** INFORMATION GIVEN **
=== Section Start ===

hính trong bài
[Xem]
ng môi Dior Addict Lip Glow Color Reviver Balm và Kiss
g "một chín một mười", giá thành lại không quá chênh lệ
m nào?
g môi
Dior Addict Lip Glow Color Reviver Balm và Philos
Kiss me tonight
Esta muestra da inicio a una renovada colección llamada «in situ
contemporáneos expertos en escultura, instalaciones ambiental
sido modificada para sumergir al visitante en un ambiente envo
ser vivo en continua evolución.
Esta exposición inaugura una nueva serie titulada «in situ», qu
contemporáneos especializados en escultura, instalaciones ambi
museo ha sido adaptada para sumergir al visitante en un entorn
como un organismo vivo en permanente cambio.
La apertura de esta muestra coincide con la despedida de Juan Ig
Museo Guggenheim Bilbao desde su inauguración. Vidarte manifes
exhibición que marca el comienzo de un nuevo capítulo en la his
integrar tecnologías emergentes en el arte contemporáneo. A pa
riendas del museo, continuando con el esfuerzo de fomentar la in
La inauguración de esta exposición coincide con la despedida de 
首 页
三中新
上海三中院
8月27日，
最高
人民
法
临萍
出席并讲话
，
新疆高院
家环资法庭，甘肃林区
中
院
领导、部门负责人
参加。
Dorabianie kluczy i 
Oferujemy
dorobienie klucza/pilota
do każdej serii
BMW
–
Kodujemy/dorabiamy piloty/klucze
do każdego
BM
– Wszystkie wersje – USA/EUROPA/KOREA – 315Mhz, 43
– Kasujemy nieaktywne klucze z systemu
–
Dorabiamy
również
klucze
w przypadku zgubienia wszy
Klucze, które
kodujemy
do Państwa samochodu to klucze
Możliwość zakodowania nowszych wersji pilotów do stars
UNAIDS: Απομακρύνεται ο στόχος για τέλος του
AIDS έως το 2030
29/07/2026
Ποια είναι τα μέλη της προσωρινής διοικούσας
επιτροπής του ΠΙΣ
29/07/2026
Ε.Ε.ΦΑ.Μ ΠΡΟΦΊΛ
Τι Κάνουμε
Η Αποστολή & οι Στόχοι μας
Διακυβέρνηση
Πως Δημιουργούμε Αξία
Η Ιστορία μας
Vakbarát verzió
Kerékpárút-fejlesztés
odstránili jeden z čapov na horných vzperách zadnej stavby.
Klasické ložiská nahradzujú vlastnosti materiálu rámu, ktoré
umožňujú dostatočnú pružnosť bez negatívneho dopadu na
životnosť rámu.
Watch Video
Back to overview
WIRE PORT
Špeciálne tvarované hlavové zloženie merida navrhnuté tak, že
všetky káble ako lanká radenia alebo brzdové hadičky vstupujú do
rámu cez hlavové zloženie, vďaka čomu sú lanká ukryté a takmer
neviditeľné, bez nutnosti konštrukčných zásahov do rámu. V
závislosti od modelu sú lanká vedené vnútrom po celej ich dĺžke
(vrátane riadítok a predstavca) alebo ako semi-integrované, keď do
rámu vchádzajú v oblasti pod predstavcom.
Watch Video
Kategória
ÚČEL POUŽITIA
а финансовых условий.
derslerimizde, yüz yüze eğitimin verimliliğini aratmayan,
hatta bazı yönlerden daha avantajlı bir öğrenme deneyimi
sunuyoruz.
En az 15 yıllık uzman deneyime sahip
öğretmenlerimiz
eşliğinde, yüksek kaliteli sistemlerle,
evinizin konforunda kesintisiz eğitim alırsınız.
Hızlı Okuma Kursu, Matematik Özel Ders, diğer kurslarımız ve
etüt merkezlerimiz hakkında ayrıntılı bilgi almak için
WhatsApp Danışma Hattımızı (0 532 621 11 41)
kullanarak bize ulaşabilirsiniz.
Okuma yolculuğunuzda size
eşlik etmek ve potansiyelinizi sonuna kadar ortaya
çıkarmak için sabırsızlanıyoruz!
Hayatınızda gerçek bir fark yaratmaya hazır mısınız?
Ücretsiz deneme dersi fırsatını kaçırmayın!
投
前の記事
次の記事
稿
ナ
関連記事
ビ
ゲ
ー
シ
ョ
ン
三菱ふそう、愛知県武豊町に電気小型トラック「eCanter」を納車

=== Section End ===

** DESCRIPTION OF THE TASK **
Answer with one number: how many lines in the listing hold "contemporáneos".

** RESPONSE **
2